BRIEF
The entries below contain pictures, which are to be left out; write out exactly, and only, the lines from the line with "Jednym z głównych celów programu jest" up to and including the line with "TRIPLE RECTO – DSL".

*** Opening of EXTRACTED RECORDS ***

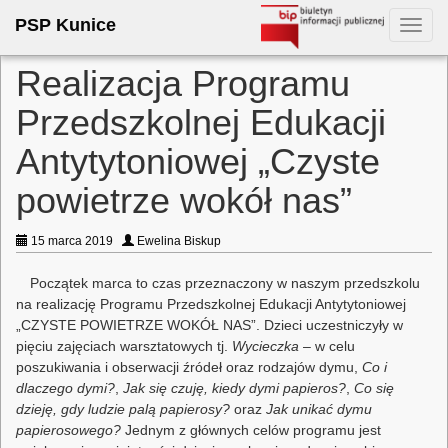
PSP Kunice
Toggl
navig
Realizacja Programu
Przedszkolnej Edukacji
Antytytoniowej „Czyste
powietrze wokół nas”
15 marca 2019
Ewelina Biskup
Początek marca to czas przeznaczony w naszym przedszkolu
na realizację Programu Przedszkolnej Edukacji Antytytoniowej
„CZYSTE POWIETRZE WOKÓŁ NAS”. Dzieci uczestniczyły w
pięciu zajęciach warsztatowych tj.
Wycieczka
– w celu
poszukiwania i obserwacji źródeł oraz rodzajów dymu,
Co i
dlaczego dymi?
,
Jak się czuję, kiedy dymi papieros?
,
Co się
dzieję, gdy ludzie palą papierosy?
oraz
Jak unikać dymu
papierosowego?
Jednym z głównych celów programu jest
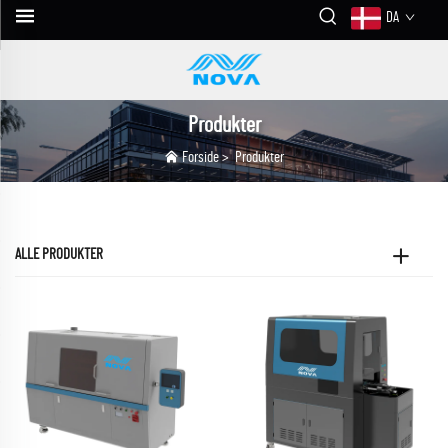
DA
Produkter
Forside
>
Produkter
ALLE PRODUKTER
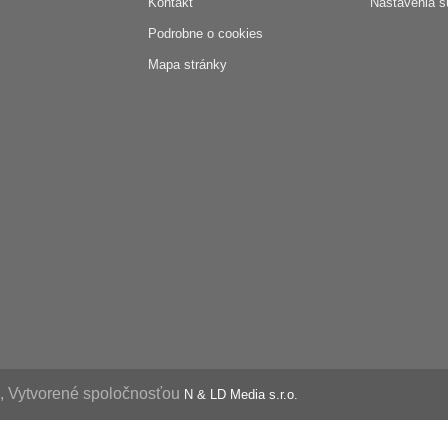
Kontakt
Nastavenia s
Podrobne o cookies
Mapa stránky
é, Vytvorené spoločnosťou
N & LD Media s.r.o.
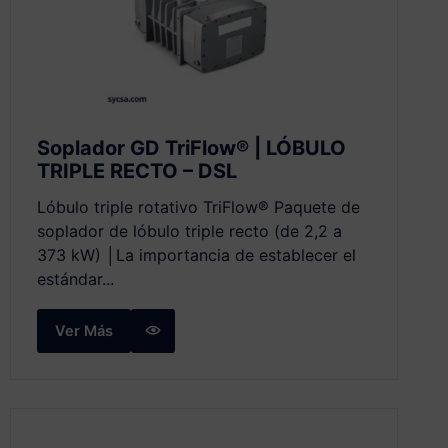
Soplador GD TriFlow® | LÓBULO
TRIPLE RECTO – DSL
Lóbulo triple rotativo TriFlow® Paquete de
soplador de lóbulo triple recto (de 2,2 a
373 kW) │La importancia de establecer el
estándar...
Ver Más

*** Close of EXTRACTED RECORDS ***

YOUR RESPONSE
Jednym z głównych celów programu jest
DA
Produkter
Forside
>
Produkter
ALLE PRODUKTER
Kontakt
Nastavenia s
Podrobne o cookies
Mapa stránky
é, Vytvorené spoločnosťou
N & LD Media s.r.o.
Soplador GD TriFlow® | LÓBULO
TRIPLE RECTO – DSL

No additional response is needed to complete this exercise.